Neuer Finanzausgleich und keine neuen Elektroheizungen

Im Kanton Solothurn werden Elektroheizungen verboten. Die Teilrevision des Energiegesetzes wird mit 51,65 Prozent aber nur knapp angenommen. Eine deutliche Mehrheit findet dagegen der neue Finanzausgleich.

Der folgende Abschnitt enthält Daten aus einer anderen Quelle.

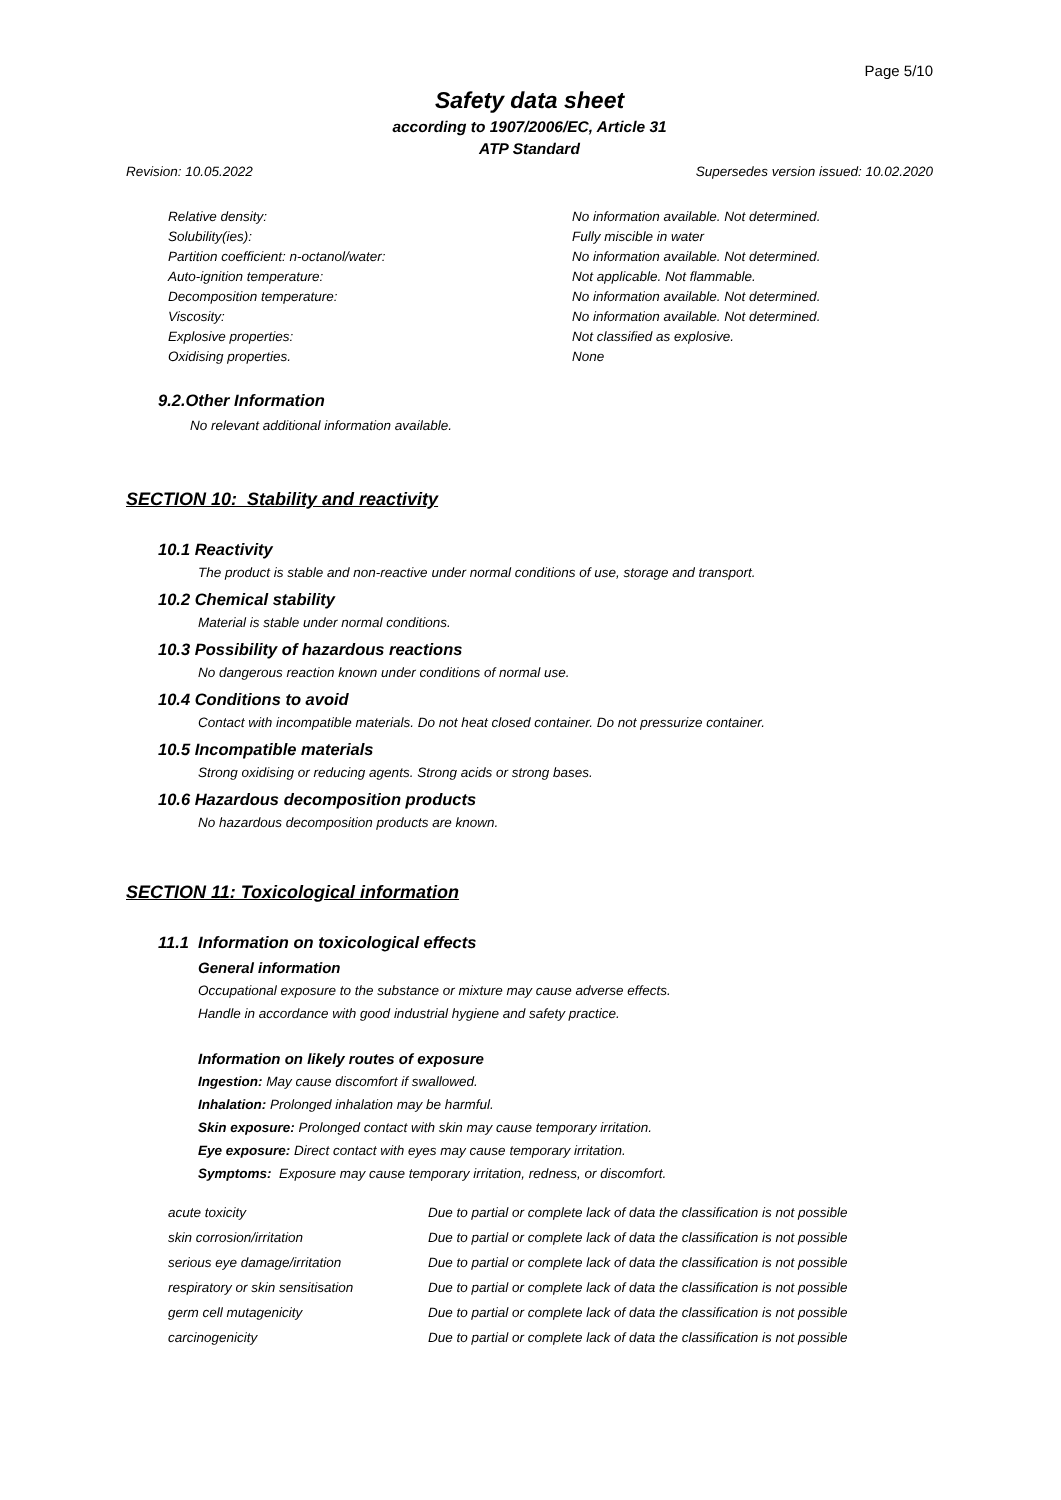Page 5/10
Safety data sheet
according to 1907/2006/EC, Article 31
ATP Standard
Revision: 10.05.2022 Supersedes version issued: 10.02.2020
| Relative density: | No information available. Not determined. |
| Solubility(ies): | Fully miscible in water |
| Partition coefficient: n-octanol/water: | No information available. Not determined. |
| Auto-ignition temperature: | Not applicable. Not flammable. |
| Decomposition temperature: | No information available. Not determined. |
| Viscosity: | No information available. Not determined. |
| Explosive properties: | Not classified as explosive. |
| Oxidising properties. | None |
9.2.Other Information
No relevant additional information available.
SECTION 10: Stability and reactivity
10.1 Reactivity
The product is stable and non-reactive under normal conditions of use, storage and transport.
10.2 Chemical stability
Material is stable under normal conditions.
10.3 Possibility of hazardous reactions
No dangerous reaction known under conditions of normal use.
10.4 Conditions to avoid
Contact with incompatible materials. Do not heat closed container. Do not pressurize container.
10.5 Incompatible materials
Strong oxidising or reducing agents. Strong acids or strong bases.
10.6 Hazardous decomposition products
No hazardous decomposition products are known.
SECTION 11: Toxicological information
11.1 Information on toxicological effects
General information
Occupational exposure to the substance or mixture may cause adverse effects.
Handle in accordance with good industrial hygiene and safety practice.
Information on likely routes of exposure
Ingestion: May cause discomfort if swallowed.
Inhalation: Prolonged inhalation may be harmful.
Skin exposure: Prolonged contact with skin may cause temporary irritation.
Eye exposure: Direct contact with eyes may cause temporary irritation.
Symptoms: Exposure may cause temporary irritation, redness, or discomfort.
| acute toxicity | Due to partial or complete lack of data the classification is not possible |
| skin corrosion/irritation | Due to partial or complete lack of data the classification is not possible |
| serious eye damage/irritation | Due to partial or complete lack of data the classification is not possible |
| respiratory or skin sensitisation | Due to partial or complete lack of data the classification is not possible |
| germ cell mutagenicity | Due to partial or complete lack of data the classification is not possible |
| carcinogenicity | Due to partial or complete lack of data the classification is not possible |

Verbot von Elektroheizungen Auf / Zuklappen

Kanton Solothurn: Revision des Energiegesetzes

JA-Stimmen absolut: (39'277 Stimmen)
NEIN-Stimmen absolut: (36'767 Stimmen)
JA-Stimmen relativ: 51.7%
NEIN-Stimmen relativ: 48.3%

Neugestaltung Finanzausgleich Auf / Zuklappen

Kanton Solothurn: Gesetz über den Finanz- und Lastenausgleich der Einwohnergemeinden

JA-Stimmen absolut: (51'121 Stimmen)
NEIN-Stimmen absolut: (24'640 Stimmen)
JA-Stimmen relativ: 67.5%
NEIN-Stimmen relativ: 32.5%

Steuerung im Finanzausgleich Auf / Zuklappen

Kanton Solothurn: Steuerungsgrössen im direkten Finanzausgleich

JA-Stimmen absolut: (49'676 Stimmen)
NEIN-Stimmen absolut: (25'469 Stimmen)
JA-Stimmen relativ: 66.1%
NEIN-Stimmen relativ: 33.9%

Beim Solothurner Stimmvolk war das Verbot der Elektroheizungen am 30. November sehr umstritten. Mit jeder ausgezählten Gemeinde wankte das Resultat wieder in die eine oder andere Richtung. Am Ende gab es mit 51,65 Prozent jedoch ein Ja zum Verbot.

Thermostat einer Heizung.

Bildlegende: Elektroheizungen sind unökologisch und sollen deshalb aus den Solothurner Haushalten verschwinden. Colourbox

Bestehende Elektroheizungen mit Wasserverteilsystem dürfen somit ab Inkrafttreten des Energiegesetzes nicht erneuert werden. Sie müssen durch andere Heizsysteme ersetzt werden, wenn sie nicht mehr funktionieren.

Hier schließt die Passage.